In the entries below, find every line with "melanoma" and copy it.

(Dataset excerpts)
[Start of Attachment]

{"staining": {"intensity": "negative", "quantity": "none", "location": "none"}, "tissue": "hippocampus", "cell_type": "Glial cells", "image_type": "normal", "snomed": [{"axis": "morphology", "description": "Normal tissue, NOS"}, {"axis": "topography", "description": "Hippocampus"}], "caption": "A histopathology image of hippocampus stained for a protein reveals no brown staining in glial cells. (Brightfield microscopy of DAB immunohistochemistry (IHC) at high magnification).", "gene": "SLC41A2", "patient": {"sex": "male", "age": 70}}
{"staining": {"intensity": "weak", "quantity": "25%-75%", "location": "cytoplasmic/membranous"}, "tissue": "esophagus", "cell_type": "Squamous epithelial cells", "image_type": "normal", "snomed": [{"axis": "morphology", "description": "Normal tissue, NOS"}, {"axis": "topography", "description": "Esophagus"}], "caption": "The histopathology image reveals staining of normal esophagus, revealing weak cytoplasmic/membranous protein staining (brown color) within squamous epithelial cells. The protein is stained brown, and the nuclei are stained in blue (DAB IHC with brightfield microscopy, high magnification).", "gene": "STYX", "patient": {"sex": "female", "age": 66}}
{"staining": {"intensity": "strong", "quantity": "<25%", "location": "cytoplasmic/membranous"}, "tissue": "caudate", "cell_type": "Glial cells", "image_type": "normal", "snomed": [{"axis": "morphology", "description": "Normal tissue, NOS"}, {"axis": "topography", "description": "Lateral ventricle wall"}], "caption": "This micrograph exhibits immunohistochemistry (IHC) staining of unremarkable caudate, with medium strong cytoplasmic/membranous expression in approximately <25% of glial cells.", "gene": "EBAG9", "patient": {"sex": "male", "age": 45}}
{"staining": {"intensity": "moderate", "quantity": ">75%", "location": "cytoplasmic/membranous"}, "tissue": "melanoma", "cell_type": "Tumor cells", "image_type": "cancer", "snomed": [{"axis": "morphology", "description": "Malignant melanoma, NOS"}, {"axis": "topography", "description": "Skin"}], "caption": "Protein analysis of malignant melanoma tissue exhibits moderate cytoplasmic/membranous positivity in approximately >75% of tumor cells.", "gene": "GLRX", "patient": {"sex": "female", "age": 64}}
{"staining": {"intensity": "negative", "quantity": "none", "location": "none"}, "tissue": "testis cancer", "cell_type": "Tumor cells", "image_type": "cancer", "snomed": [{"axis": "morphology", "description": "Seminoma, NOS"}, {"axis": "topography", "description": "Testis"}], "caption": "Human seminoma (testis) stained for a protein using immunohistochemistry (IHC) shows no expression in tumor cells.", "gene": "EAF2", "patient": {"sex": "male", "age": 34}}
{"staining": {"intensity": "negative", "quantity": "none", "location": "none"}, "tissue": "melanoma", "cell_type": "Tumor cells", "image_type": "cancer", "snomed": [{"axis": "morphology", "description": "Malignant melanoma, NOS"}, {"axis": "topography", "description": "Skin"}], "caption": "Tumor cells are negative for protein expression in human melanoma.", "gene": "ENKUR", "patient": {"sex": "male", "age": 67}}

[End of Attachment]

◆ Solution to the problem ◆
{"staining": {"intensity": "moderate", "quantity": ">75%", "location": "cytoplasmic/membranous"}, "tissue": "melanoma", "cell_type": "Tumor cells", "image_type": "cancer", "snomed": [{"axis": "morphology", "description": "Malignant melanoma, NOS"}, {"axis": "topography", "description": "Skin"}], "caption": "Protein analysis of malignant melanoma tissue exhibits moderate cytoplasmic/membranous positivity in approximately >75% of tumor cells.", "gene": "GLRX", "patient": {"sex": "female", "age": 64}}
{"staining": {"intensity": "negative", "quantity": "none", "location": "none"}, "tissue": "melanoma", "cell_type": "Tumor cells", "image_type": "cancer", "snomed": [{"axis": "morphology", "description": "Malignant melanoma, NOS"}, {"axis": "topography", "description": "Skin"}], "caption": "Tumor cells are negative for protein expression in human melanoma.", "gene": "ENKUR", "patient": {"sex": "male", "age": 67}}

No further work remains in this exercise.